*** Begin section ***

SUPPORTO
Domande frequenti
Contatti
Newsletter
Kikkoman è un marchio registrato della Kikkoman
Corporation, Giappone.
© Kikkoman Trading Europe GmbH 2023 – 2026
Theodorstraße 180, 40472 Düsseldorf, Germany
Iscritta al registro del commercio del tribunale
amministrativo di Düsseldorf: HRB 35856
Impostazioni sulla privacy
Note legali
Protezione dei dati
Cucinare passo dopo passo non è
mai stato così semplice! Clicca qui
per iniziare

*** End section ***

§ **EXERCISE**
Please update the part that opens with the first of the rows and closes with the line containing "amministrativo di Düsseldorf: HRB 35856", replacing "Germany" with "Germania". Give only those lines, with both ends included and everything else unchanged.

§ **TASK ANSWER**
SUPPORTO
Domande frequenti
Contatti
Newsletter
Kikkoman è un marchio registrato della Kikkoman
Corporation, Giappone.
© Kikkoman Trading Europe GmbH 2023 – 2026
Theodorstraße 180, 40472 Düsseldorf, Germania
Iscritta al registro del commercio del tribunale
amministrativo di Düsseldorf: HRB 35856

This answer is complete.